On June 8, One Million Bones reached the National Mall in Washington, D.C. On this day, thousands gathered in white on the National Mall to create a striking, “visible petition” against the atrocities taking place in Sudan, South Sudan, The Democratic Republic of Congo, Burma and Somalia.
One Million Bones is a large-scale social arts practice combining education, hands-on art making and advocacy founded by artist Naomi Natale. Naomi Natale and Susan McAllister, Project Manager are the co-creaters of The Art of Revolution.
Bone was a metaphor to the millions of lives lost to genocide and the event means to educate and inspire action. One Million Bones brought together thousands of volunteers from across the Nation whose handcrafted bones helped create a striking, visual petition on the National Mall.

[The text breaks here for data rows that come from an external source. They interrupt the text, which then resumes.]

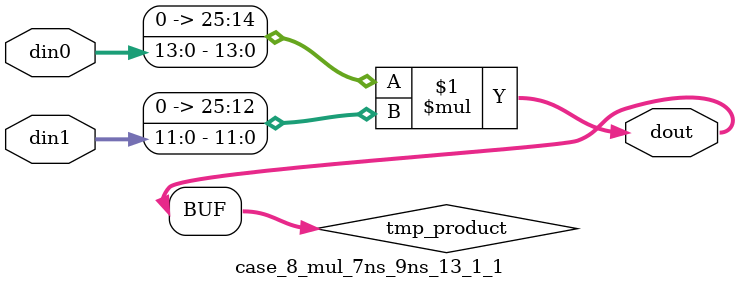
<source format=v>

`timescale 1 ns / 1 ps

 (* use_dsp = "no" *)  module case_8_mul_7ns_9ns_13_1_1(din0, din1, dout);
parameter ID = 1;
parameter NUM_STAGE = 0;
parameter din0_WIDTH = 14;
parameter din1_WIDTH = 12;
parameter dout_WIDTH = 26;

input [din0_WIDTH - 1 : 0] din0; 
input [din1_WIDTH - 1 : 0] din1; 
output [dout_WIDTH - 1 : 0] dout;

wire signed [dout_WIDTH - 1 : 0] tmp_product;
























assign tmp_product = $signed({1'b0, din0}) * $signed({1'b0, din1});











assign dout = tmp_product;





















endmodule

</source>
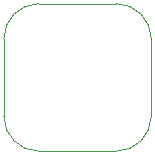
<source format=gm1>
%TF.GenerationSoftware,KiCad,Pcbnew,8.0.1*%
%TF.CreationDate,2024-09-25T01:17:28+02:00*%
%TF.ProjectId,speckle_pcb_rev1,73706563-6b6c-4655-9f70-63625f726576,rev?*%
%TF.SameCoordinates,Original*%
%TF.FileFunction,Profile,NP*%
%FSLAX46Y46*%
G04 Gerber Fmt 4.6, Leading zero omitted, Abs format (unit mm)*
G04 Created by KiCad (PCBNEW 8.0.1) date 2024-09-25 01:17:28*
%MOMM*%
%LPD*%
G01*
G04 APERTURE LIST*
%TA.AperFunction,Profile*%
%ADD10C,0.001000*%
%TD*%
G04 APERTURE END LIST*
D10*
X203975000Y-90474993D02*
X203975000Y-83974999D01*
X194474998Y-93474999D02*
G75*
G02*
X191475001Y-90475002I2J2999999D01*
G01*
X203975000Y-90474993D02*
G75*
G02*
X200974994Y-93475000I-3000000J-7D01*
G01*
X191475000Y-83975000D02*
G75*
G02*
X194475001Y-80975000I3000000J0D01*
G01*
X191475000Y-83975000D02*
X191475000Y-90475002D01*
X194474998Y-93474999D02*
X200974994Y-93474999D01*
X200974994Y-80974999D02*
X194475001Y-80974999D01*
X200974994Y-80974999D02*
G75*
G02*
X203975001Y-83974999I6J-3000001D01*
G01*
M02*

</source>
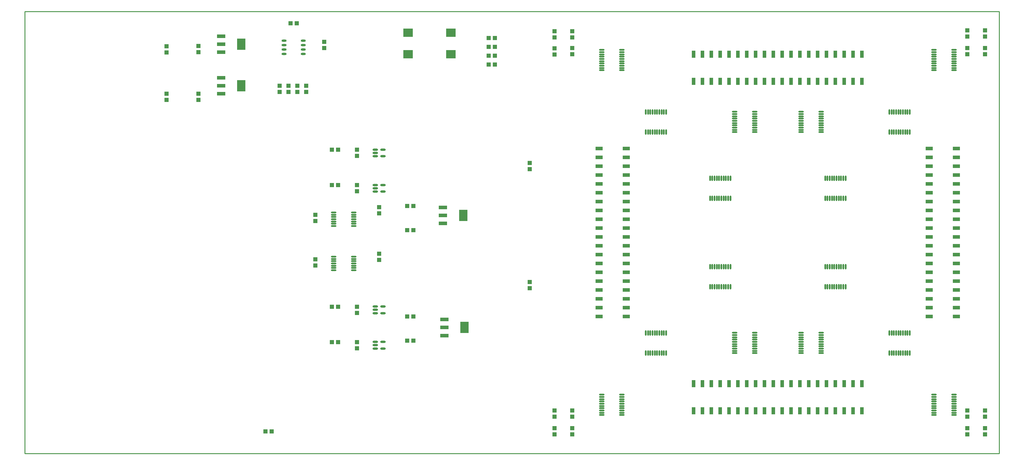
<source format=gtp>
G04 Layer_Color=8421504*
%FSLAX25Y25*%
%MOIN*%
G70*
G01*
G75*
%ADD10R,0.05000X0.05000*%
%ADD11O,0.05709X0.02362*%
%ADD12R,0.05000X0.05000*%
%ADD13R,0.11024X0.09449*%
%ADD14R,0.09449X0.12598*%
%ADD15R,0.09449X0.03937*%
%ADD16O,0.01772X0.06299*%
%ADD17O,0.06299X0.01772*%
%ADD18O,0.06102X0.01772*%
%ADD19R,0.07874X0.03937*%
%ADD20R,0.03937X0.07874*%
%ADD21O,0.06102X0.02362*%
%ADD22C,0.01000*%
D10*
X598000Y21500D02*
D03*
Y28500D02*
D03*
X618000D02*
D03*
Y21500D02*
D03*
Y470500D02*
D03*
Y477500D02*
D03*
Y458500D02*
D03*
Y451500D02*
D03*
X1064000D02*
D03*
Y458500D02*
D03*
X1084000Y451500D02*
D03*
Y458500D02*
D03*
X1064000Y478500D02*
D03*
Y471500D02*
D03*
Y41500D02*
D03*
Y48500D02*
D03*
X598000Y41500D02*
D03*
Y48500D02*
D03*
X1064000Y21500D02*
D03*
Y28500D02*
D03*
X598000Y470500D02*
D03*
Y477500D02*
D03*
X338000Y465500D02*
D03*
Y458500D02*
D03*
X328000Y270000D02*
D03*
Y263000D02*
D03*
X160000Y453500D02*
D03*
Y460500D02*
D03*
X196000Y454000D02*
D03*
Y461000D02*
D03*
Y407000D02*
D03*
Y400000D02*
D03*
X160000Y407000D02*
D03*
Y400000D02*
D03*
X328000Y219500D02*
D03*
Y212500D02*
D03*
X1084000Y48500D02*
D03*
Y41500D02*
D03*
Y21500D02*
D03*
Y28500D02*
D03*
X618000Y48500D02*
D03*
Y41500D02*
D03*
X598000Y451398D02*
D03*
Y458398D02*
D03*
X1084000Y478500D02*
D03*
Y471500D02*
D03*
X375000Y303700D02*
D03*
Y296700D02*
D03*
Y119000D02*
D03*
Y126000D02*
D03*
X400000Y278500D02*
D03*
Y271500D02*
D03*
Y219000D02*
D03*
Y226000D02*
D03*
X307500Y416000D02*
D03*
Y409000D02*
D03*
X297500D02*
D03*
Y416000D02*
D03*
X375000Y343700D02*
D03*
Y336700D02*
D03*
Y159100D02*
D03*
Y166100D02*
D03*
X570000Y321500D02*
D03*
Y328500D02*
D03*
Y193900D02*
D03*
Y186900D02*
D03*
X287500Y416000D02*
D03*
Y409000D02*
D03*
X317500D02*
D03*
Y416000D02*
D03*
D11*
X314228Y452000D02*
D03*
Y457000D02*
D03*
Y462000D02*
D03*
Y467000D02*
D03*
X292772Y452000D02*
D03*
Y457000D02*
D03*
Y462000D02*
D03*
Y467000D02*
D03*
D12*
X307000Y486500D02*
D03*
X300000D02*
D03*
X438500Y252500D02*
D03*
X431500D02*
D03*
Y127500D02*
D03*
X438500D02*
D03*
Y280000D02*
D03*
X431500D02*
D03*
Y155000D02*
D03*
X438500D02*
D03*
X523500Y450000D02*
D03*
X530500D02*
D03*
Y460000D02*
D03*
X523500D02*
D03*
X346500Y303700D02*
D03*
X353500D02*
D03*
Y126000D02*
D03*
X346500D02*
D03*
Y343700D02*
D03*
X353500D02*
D03*
Y166100D02*
D03*
X346500D02*
D03*
X523500Y440000D02*
D03*
X530500D02*
D03*
Y470000D02*
D03*
X523500D02*
D03*
X271500Y25000D02*
D03*
X278500D02*
D03*
D13*
X432500Y476000D02*
D03*
Y451500D02*
D03*
X481000Y476000D02*
D03*
Y451500D02*
D03*
D14*
X244417Y463000D02*
D03*
Y416000D02*
D03*
X494917Y269200D02*
D03*
X496417Y142500D02*
D03*
D15*
X221583Y453945D02*
D03*
Y463000D02*
D03*
Y472055D02*
D03*
Y406945D02*
D03*
Y416000D02*
D03*
Y425055D02*
D03*
X472083Y260145D02*
D03*
Y269200D02*
D03*
Y278255D02*
D03*
X473583Y151555D02*
D03*
Y142500D02*
D03*
Y133445D02*
D03*
D16*
X975984Y363681D02*
D03*
X978543D02*
D03*
X981102D02*
D03*
X983661D02*
D03*
X986220D02*
D03*
X988780D02*
D03*
X991339D02*
D03*
X993898D02*
D03*
X996457D02*
D03*
X999016D02*
D03*
X975984Y386319D02*
D03*
X978543D02*
D03*
X981102D02*
D03*
X983661D02*
D03*
X986220D02*
D03*
X988780D02*
D03*
X991339D02*
D03*
X993898D02*
D03*
X996457D02*
D03*
X999016D02*
D03*
Y136319D02*
D03*
X996457D02*
D03*
X993898D02*
D03*
X991339D02*
D03*
X988780D02*
D03*
X986220D02*
D03*
X983661D02*
D03*
X981102D02*
D03*
X978543D02*
D03*
X975984D02*
D03*
X999016Y113681D02*
D03*
X996457D02*
D03*
X993898D02*
D03*
X991339D02*
D03*
X988780D02*
D03*
X986220D02*
D03*
X983661D02*
D03*
X981102D02*
D03*
X978543D02*
D03*
X975984D02*
D03*
X724016Y136319D02*
D03*
X721457D02*
D03*
X718898D02*
D03*
X716339D02*
D03*
X713780D02*
D03*
X711220D02*
D03*
X708661D02*
D03*
X706102D02*
D03*
X703543D02*
D03*
X700984D02*
D03*
X724016Y113681D02*
D03*
X721457D02*
D03*
X718898D02*
D03*
X716339D02*
D03*
X713780D02*
D03*
X711220D02*
D03*
X708661D02*
D03*
X706102D02*
D03*
X703543D02*
D03*
X700984D02*
D03*
Y363681D02*
D03*
X703543D02*
D03*
X706102D02*
D03*
X708661D02*
D03*
X711220D02*
D03*
X713780D02*
D03*
X716339D02*
D03*
X718898D02*
D03*
X721457D02*
D03*
X724016D02*
D03*
X700984Y386319D02*
D03*
X703543D02*
D03*
X706102D02*
D03*
X708661D02*
D03*
X711220D02*
D03*
X713780D02*
D03*
X716339D02*
D03*
X718898D02*
D03*
X721457D02*
D03*
X724016D02*
D03*
X903484Y188681D02*
D03*
X906043D02*
D03*
X908602D02*
D03*
X911161D02*
D03*
X913720D02*
D03*
X916280D02*
D03*
X918839D02*
D03*
X921398D02*
D03*
X923957D02*
D03*
X926516D02*
D03*
X903484Y211319D02*
D03*
X906043D02*
D03*
X908602D02*
D03*
X911161D02*
D03*
X913720D02*
D03*
X916280D02*
D03*
X918839D02*
D03*
X921398D02*
D03*
X923957D02*
D03*
X926516D02*
D03*
X773484Y288681D02*
D03*
X776043D02*
D03*
X778602D02*
D03*
X781161D02*
D03*
X783720D02*
D03*
X786280D02*
D03*
X788839D02*
D03*
X791398D02*
D03*
X793957D02*
D03*
X796516D02*
D03*
X773484Y311319D02*
D03*
X776043D02*
D03*
X778602D02*
D03*
X781161D02*
D03*
X783720D02*
D03*
X786280D02*
D03*
X788839D02*
D03*
X791398D02*
D03*
X793957D02*
D03*
X796516D02*
D03*
X926516D02*
D03*
X923957D02*
D03*
X921398D02*
D03*
X918839D02*
D03*
X916280D02*
D03*
X913720D02*
D03*
X911161D02*
D03*
X908602D02*
D03*
X906043D02*
D03*
X903484D02*
D03*
X926516Y288681D02*
D03*
X923957D02*
D03*
X921398D02*
D03*
X918839D02*
D03*
X916280D02*
D03*
X913720D02*
D03*
X911161D02*
D03*
X908602D02*
D03*
X906043D02*
D03*
X903484D02*
D03*
X796516Y211319D02*
D03*
X793957D02*
D03*
X791398D02*
D03*
X788839D02*
D03*
X786280D02*
D03*
X783720D02*
D03*
X781161D02*
D03*
X778602D02*
D03*
X776043D02*
D03*
X773484D02*
D03*
X796516Y188681D02*
D03*
X793957D02*
D03*
X791398D02*
D03*
X788839D02*
D03*
X786280D02*
D03*
X783720D02*
D03*
X781161D02*
D03*
X778602D02*
D03*
X776043D02*
D03*
X773484D02*
D03*
D17*
X673819Y433484D02*
D03*
Y436043D02*
D03*
Y438602D02*
D03*
Y441161D02*
D03*
Y443720D02*
D03*
Y446280D02*
D03*
Y448839D02*
D03*
Y451398D02*
D03*
Y453957D02*
D03*
Y456516D02*
D03*
X651181Y433484D02*
D03*
Y436043D02*
D03*
Y438602D02*
D03*
Y441161D02*
D03*
Y443720D02*
D03*
Y446280D02*
D03*
Y448839D02*
D03*
Y451398D02*
D03*
Y453957D02*
D03*
Y456516D02*
D03*
X1026181D02*
D03*
Y453957D02*
D03*
Y451398D02*
D03*
Y448839D02*
D03*
Y446280D02*
D03*
Y443720D02*
D03*
Y441161D02*
D03*
Y438602D02*
D03*
Y436043D02*
D03*
Y433484D02*
D03*
X1048819Y456516D02*
D03*
Y453957D02*
D03*
Y451398D02*
D03*
Y448839D02*
D03*
Y446280D02*
D03*
Y443720D02*
D03*
Y441161D02*
D03*
Y438602D02*
D03*
Y436043D02*
D03*
Y433484D02*
D03*
X1026181Y66516D02*
D03*
Y63957D02*
D03*
Y61398D02*
D03*
Y58839D02*
D03*
Y56280D02*
D03*
Y53720D02*
D03*
Y51161D02*
D03*
Y48602D02*
D03*
Y46043D02*
D03*
Y43484D02*
D03*
X1048819Y66516D02*
D03*
Y63957D02*
D03*
Y61398D02*
D03*
Y58839D02*
D03*
Y56280D02*
D03*
Y53720D02*
D03*
Y51161D02*
D03*
Y48602D02*
D03*
Y46043D02*
D03*
Y43484D02*
D03*
X673819D02*
D03*
Y46043D02*
D03*
Y48602D02*
D03*
Y51161D02*
D03*
Y53720D02*
D03*
Y56280D02*
D03*
Y58839D02*
D03*
Y61398D02*
D03*
Y63957D02*
D03*
Y66516D02*
D03*
X651181Y43484D02*
D03*
Y46043D02*
D03*
Y48602D02*
D03*
Y51161D02*
D03*
Y53720D02*
D03*
Y56280D02*
D03*
Y58839D02*
D03*
Y61398D02*
D03*
Y63957D02*
D03*
Y66516D02*
D03*
X876181Y136516D02*
D03*
Y133957D02*
D03*
Y131398D02*
D03*
Y128839D02*
D03*
Y126280D02*
D03*
Y123720D02*
D03*
Y121161D02*
D03*
Y118602D02*
D03*
Y116043D02*
D03*
Y113484D02*
D03*
X898819Y136516D02*
D03*
Y133957D02*
D03*
Y131398D02*
D03*
Y128839D02*
D03*
Y126280D02*
D03*
Y123720D02*
D03*
Y121161D02*
D03*
Y118602D02*
D03*
Y116043D02*
D03*
Y113484D02*
D03*
X823819D02*
D03*
Y116043D02*
D03*
Y118602D02*
D03*
Y121161D02*
D03*
Y123720D02*
D03*
Y126280D02*
D03*
Y128839D02*
D03*
Y131398D02*
D03*
Y133957D02*
D03*
Y136516D02*
D03*
X801181Y113484D02*
D03*
Y116043D02*
D03*
Y118602D02*
D03*
Y121161D02*
D03*
Y123720D02*
D03*
Y126280D02*
D03*
Y128839D02*
D03*
Y131398D02*
D03*
Y133957D02*
D03*
Y136516D02*
D03*
X898819Y363484D02*
D03*
Y366043D02*
D03*
Y368602D02*
D03*
Y371161D02*
D03*
Y373720D02*
D03*
Y376280D02*
D03*
Y378839D02*
D03*
Y381398D02*
D03*
Y383957D02*
D03*
Y386516D02*
D03*
X876181Y363484D02*
D03*
Y366043D02*
D03*
Y368602D02*
D03*
Y371161D02*
D03*
Y373720D02*
D03*
Y376280D02*
D03*
Y378839D02*
D03*
Y381398D02*
D03*
Y383957D02*
D03*
Y386516D02*
D03*
X801181D02*
D03*
Y383957D02*
D03*
Y381398D02*
D03*
Y378839D02*
D03*
Y376280D02*
D03*
Y373720D02*
D03*
Y371161D02*
D03*
Y368602D02*
D03*
Y366043D02*
D03*
Y363484D02*
D03*
X823819Y386516D02*
D03*
Y383957D02*
D03*
Y381398D02*
D03*
Y378839D02*
D03*
Y376280D02*
D03*
Y373720D02*
D03*
Y371161D02*
D03*
Y368602D02*
D03*
Y366043D02*
D03*
Y363484D02*
D03*
D18*
X348681Y272677D02*
D03*
Y270118D02*
D03*
Y267559D02*
D03*
Y265000D02*
D03*
Y262441D02*
D03*
Y259882D02*
D03*
Y257323D02*
D03*
X371319Y272677D02*
D03*
Y270118D02*
D03*
Y267559D02*
D03*
Y265000D02*
D03*
Y262441D02*
D03*
Y259882D02*
D03*
Y257323D02*
D03*
Y207323D02*
D03*
Y209882D02*
D03*
Y212441D02*
D03*
Y215000D02*
D03*
Y217559D02*
D03*
Y220118D02*
D03*
Y222677D02*
D03*
X348681Y207323D02*
D03*
Y209882D02*
D03*
Y212441D02*
D03*
Y215000D02*
D03*
Y217559D02*
D03*
Y220118D02*
D03*
Y222677D02*
D03*
D19*
X1051604Y195000D02*
D03*
Y175000D02*
D03*
Y165000D02*
D03*
Y155000D02*
D03*
Y185000D02*
D03*
Y235000D02*
D03*
Y205000D02*
D03*
Y215000D02*
D03*
Y225000D02*
D03*
Y245000D02*
D03*
Y285000D02*
D03*
Y255000D02*
D03*
Y265000D02*
D03*
Y275000D02*
D03*
Y295000D02*
D03*
Y335000D02*
D03*
Y305000D02*
D03*
Y315000D02*
D03*
Y325000D02*
D03*
Y345000D02*
D03*
X1020896D02*
D03*
Y325000D02*
D03*
Y315000D02*
D03*
Y305000D02*
D03*
Y335000D02*
D03*
Y295000D02*
D03*
Y275000D02*
D03*
Y265000D02*
D03*
Y255000D02*
D03*
Y285000D02*
D03*
Y245000D02*
D03*
Y225000D02*
D03*
Y215000D02*
D03*
Y205000D02*
D03*
Y235000D02*
D03*
Y185000D02*
D03*
Y155000D02*
D03*
Y165000D02*
D03*
Y175000D02*
D03*
Y195000D02*
D03*
X679104Y305000D02*
D03*
Y325000D02*
D03*
Y335000D02*
D03*
Y345000D02*
D03*
Y315000D02*
D03*
Y265000D02*
D03*
Y295000D02*
D03*
Y285000D02*
D03*
Y275000D02*
D03*
Y255000D02*
D03*
Y215000D02*
D03*
Y245000D02*
D03*
Y235000D02*
D03*
Y225000D02*
D03*
Y205000D02*
D03*
Y165000D02*
D03*
Y195000D02*
D03*
Y185000D02*
D03*
Y175000D02*
D03*
Y155000D02*
D03*
X648396D02*
D03*
Y175000D02*
D03*
Y185000D02*
D03*
Y195000D02*
D03*
Y165000D02*
D03*
Y205000D02*
D03*
Y225000D02*
D03*
Y235000D02*
D03*
Y245000D02*
D03*
Y215000D02*
D03*
Y255000D02*
D03*
Y275000D02*
D03*
Y285000D02*
D03*
Y295000D02*
D03*
Y265000D02*
D03*
Y315000D02*
D03*
Y345000D02*
D03*
Y335000D02*
D03*
Y325000D02*
D03*
Y305000D02*
D03*
D20*
X795000Y48396D02*
D03*
X775000D02*
D03*
X765000D02*
D03*
X755000D02*
D03*
X785000D02*
D03*
X835000D02*
D03*
X805000D02*
D03*
X815000D02*
D03*
X825000D02*
D03*
X845000D02*
D03*
X885000D02*
D03*
X855000D02*
D03*
X865000D02*
D03*
X875000D02*
D03*
X895000D02*
D03*
X935000D02*
D03*
X905000D02*
D03*
X915000D02*
D03*
X925000D02*
D03*
X945000D02*
D03*
Y79104D02*
D03*
X925000D02*
D03*
X915000D02*
D03*
X905000D02*
D03*
X935000D02*
D03*
X895000D02*
D03*
X875000D02*
D03*
X865000D02*
D03*
X855000D02*
D03*
X885000D02*
D03*
X845000D02*
D03*
X825000D02*
D03*
X815000D02*
D03*
X805000D02*
D03*
X835000D02*
D03*
X785000D02*
D03*
X755000D02*
D03*
X765000D02*
D03*
X775000D02*
D03*
X795000D02*
D03*
X905000Y420896D02*
D03*
X925000D02*
D03*
X935000D02*
D03*
X945000D02*
D03*
X915000D02*
D03*
X865000D02*
D03*
X895000D02*
D03*
X885000D02*
D03*
X875000D02*
D03*
X855000D02*
D03*
X815000D02*
D03*
X845000D02*
D03*
X835000D02*
D03*
X825000D02*
D03*
X805000D02*
D03*
X765000D02*
D03*
X795000D02*
D03*
X785000D02*
D03*
X775000D02*
D03*
X755000D02*
D03*
Y451604D02*
D03*
X775000D02*
D03*
X785000D02*
D03*
X795000D02*
D03*
X765000D02*
D03*
X805000D02*
D03*
X825000D02*
D03*
X835000D02*
D03*
X845000D02*
D03*
X815000D02*
D03*
X855000D02*
D03*
X875000D02*
D03*
X885000D02*
D03*
X895000D02*
D03*
X865000D02*
D03*
X915000D02*
D03*
X945000D02*
D03*
X935000D02*
D03*
X925000D02*
D03*
X905000D02*
D03*
D21*
X404429Y296260D02*
D03*
Y303740D02*
D03*
X395571Y296260D02*
D03*
Y300000D02*
D03*
Y303740D02*
D03*
Y126240D02*
D03*
Y122500D02*
D03*
Y118760D02*
D03*
X404429Y126240D02*
D03*
Y118760D02*
D03*
Y336260D02*
D03*
Y343740D02*
D03*
X395571Y336260D02*
D03*
Y340000D02*
D03*
Y343740D02*
D03*
Y166240D02*
D03*
Y162500D02*
D03*
Y158760D02*
D03*
X404429Y166240D02*
D03*
Y158760D02*
D03*
D22*
X0Y0D02*
X1100000D01*
Y500000D01*
X0D02*
X1100000D01*
X0Y0D02*
Y500000D01*
M02*

</source>
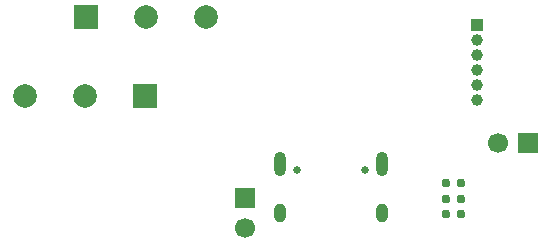
<source format=gbr>
%TF.GenerationSoftware,KiCad,Pcbnew,9.0.7-9.0.7~ubuntu24.04.1*%
%TF.CreationDate,2026-02-26T22:41:37+11:00*%
%TF.ProjectId,flipcab-rounded,666c6970-6361-4622-9d72-6f756e646564,rev?*%
%TF.SameCoordinates,Original*%
%TF.FileFunction,Soldermask,Bot*%
%TF.FilePolarity,Negative*%
%FSLAX46Y46*%
G04 Gerber Fmt 4.6, Leading zero omitted, Abs format (unit mm)*
G04 Created by KiCad (PCBNEW 9.0.7-9.0.7~ubuntu24.04.1) date 2026-02-26 22:41:37*
%MOMM*%
%LPD*%
G01*
G04 APERTURE LIST*
%ADD10C,0.770000*%
%ADD11R,1.000000X1.000000*%
%ADD12C,1.000000*%
%ADD13R,2.000000X2.000000*%
%ADD14C,2.000000*%
%ADD15R,1.700000X1.700000*%
%ADD16C,1.700000*%
%ADD17C,0.650000*%
%ADD18O,1.000000X2.100000*%
%ADD19O,1.000000X1.600000*%
G04 APERTURE END LIST*
D10*
%TO.C,U4*%
X88470000Y-97350000D03*
X88470000Y-98650000D03*
X88470000Y-99950000D03*
X89770000Y-97350000D03*
X89770000Y-98650000D03*
X89770000Y-99950000D03*
%TD*%
D11*
%TO.C,J2*%
X91080000Y-83930000D03*
D12*
X91080000Y-85200000D03*
X91080000Y-86470000D03*
X91080000Y-87740000D03*
X91080000Y-89010000D03*
X91080000Y-90280000D03*
%TD*%
D13*
%TO.C,SW2*%
X58000000Y-83300000D03*
D14*
X63080000Y-83300000D03*
X68160000Y-83300000D03*
%TD*%
D15*
%TO.C,J4*%
X95395000Y-93930000D03*
D16*
X92855000Y-93930000D03*
%TD*%
D15*
%TO.C,J1*%
X71490000Y-98610000D03*
D16*
X71490000Y-101150000D03*
%TD*%
D13*
%TO.C,SW1*%
X63000000Y-90000000D03*
D14*
X57920000Y-90000000D03*
X52840000Y-90000000D03*
%TD*%
D17*
%TO.C,J3*%
X75890000Y-96230000D03*
X81670000Y-96230000D03*
D18*
X74460000Y-95700000D03*
D19*
X74460000Y-99880000D03*
D18*
X83100000Y-95700000D03*
D19*
X83100000Y-99880000D03*
%TD*%
M02*

</source>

The road to Washington, D.C. began on August 27, 2011, in a preview installation of 50,000 bones off of Route 66 in Albuquerque, N.M. Project momentum continued on April 2, 2012, when in conjunction with a global day of action, 35 volunteers groups from Tallahassee to Springfield, Cheyenne to Santa Fe organized The Road to Washington and hosted events during a global day of action.
Three years in the making by more than 100,000 people and in 30 countries participated. Each handmade bone created by a student was matched by a dollar donation by the Bezos Family Foundation to CARE’s work fighting poverty in Somalia and the Democratic Republic of Congo. Supporters also purchased bio-degradable bones for $5. The bones were placed in their honor on the National Mall.
One Million Bones culminated in a large scale, site-specific installation on the National Mall combined with featured guest speakers, live concerts and advocacy meetings on Capitol Hill. On Monday, July 10, the bones were removed and collected by more than 200 volunteers to participate in “Take a Bone to Congress” and met with representatives for advocacy meetings on Capitol Hill.
One Million Bones is a project of The Art of Revolution, an organization dedicated to leveraging the power of art to inspire activism. “We believe that art is such an incredible tool with which to engage and mobilize communities around a specific social justice issue. It offers tangible a way for people to connect to things that are not presented to them daily.”